Yes. S corporations and LLCs taxed as pass-through entities file their own federal tax returns (Form 1120-S and Form 1065, respectively), and those returns are subject to IRS examination independently of the owners’ individual returns. An audit of the entity return can result in adjustments that flow through to all owners’ individual returns. Additionally, if the IRS is examining a related party (such as a business partner or co-owner), your return may be selected as part of the same inquiry. Entity-level audits of partnerships under the centralized partnership audit regime created by the Bipartisan Budget Act of 2015 and generally effective for partnership tax years beginning in 2018 can result in tax being assessed at the entity level rather than the partner level, which has significant practical implications for partnerships with multiple partners.

Does receiving an IRS audit notice mean I did something wrong?

Not necessarily. Some returns are selected through random statistical sampling under the National Research Program, and some are flagged by automated systems for items that turn out to be fully substantiated. The FY 2024 IRS Data Book shows that a subset of audits resulted in refunds to the taxpayer. An audit notice is an inquiry, not a determination. That said, IRS examiners are trained to look for issues beyond those initially identified, which is one reason why having experienced legal representation from the very beginning of the process matters. Representation limits the examiner’s ability to expand scope, ensures that documentation is presented in the most defensible manner, and protects your rights throughout the process.

What is the difference between a civil tax audit and a criminal tax investigation?

A civil tax audit is an administrative examination of a return conducted by IRS examiners. Its purpose is to determine whether the correct amount of tax was reported and paid. Even if the audit results in a large additional assessment, it remains a civil matter. A criminal tax investigation is conducted by IRS Criminal Investigation (CI) agents and involves an inquiry into whether the taxpayer engaged in willful tax fraud or tax evasion. Criminal investigations can result in federal criminal prosecution, incarceration, and restitution orders, in addition to substantial civil penalties. A civil examination can escalate to a criminal referral if the examiner finds evidence of willful fraud. If there is any possibility of criminal exposure, criminal tax defense counsel should be retained immediately, before making any additional statements to the IRS.

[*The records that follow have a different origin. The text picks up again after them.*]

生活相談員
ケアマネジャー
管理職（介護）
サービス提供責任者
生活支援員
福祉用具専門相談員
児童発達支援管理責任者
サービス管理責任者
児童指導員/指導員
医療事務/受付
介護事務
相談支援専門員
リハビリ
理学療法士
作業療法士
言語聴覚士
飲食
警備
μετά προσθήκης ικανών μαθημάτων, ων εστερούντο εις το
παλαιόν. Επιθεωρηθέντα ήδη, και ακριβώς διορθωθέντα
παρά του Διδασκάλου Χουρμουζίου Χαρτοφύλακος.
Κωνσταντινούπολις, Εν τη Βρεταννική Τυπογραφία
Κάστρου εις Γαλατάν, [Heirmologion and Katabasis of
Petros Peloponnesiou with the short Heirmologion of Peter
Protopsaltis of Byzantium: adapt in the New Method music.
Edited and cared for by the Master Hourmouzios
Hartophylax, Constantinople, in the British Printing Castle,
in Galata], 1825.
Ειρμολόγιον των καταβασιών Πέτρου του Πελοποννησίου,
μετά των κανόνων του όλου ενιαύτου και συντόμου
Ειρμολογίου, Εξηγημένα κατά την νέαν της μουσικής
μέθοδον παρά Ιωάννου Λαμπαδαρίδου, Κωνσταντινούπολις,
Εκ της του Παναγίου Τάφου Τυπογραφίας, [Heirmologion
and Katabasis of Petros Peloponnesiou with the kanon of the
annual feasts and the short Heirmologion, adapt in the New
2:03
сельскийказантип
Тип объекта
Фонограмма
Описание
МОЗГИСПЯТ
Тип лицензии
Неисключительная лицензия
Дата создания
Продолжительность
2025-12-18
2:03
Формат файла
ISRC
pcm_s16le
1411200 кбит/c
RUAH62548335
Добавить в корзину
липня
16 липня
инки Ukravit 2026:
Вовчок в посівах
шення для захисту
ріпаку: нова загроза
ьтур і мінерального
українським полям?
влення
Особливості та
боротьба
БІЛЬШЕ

Disclaimer: This post is for general informational and educational purposes only and does not constitute legal or tax advice. Federal and state tax laws change frequently, and the information provided may not reflect the most current legal or regulatory developments at the time you read this. Every situation is fact-specific, and general information cannot substitute for advice tailored to your individual circumstances. Reading this post does not create an attorney-client relationship with Iqbal Business Law. For advice specific to your situation, consult a qualified federal tax attorney.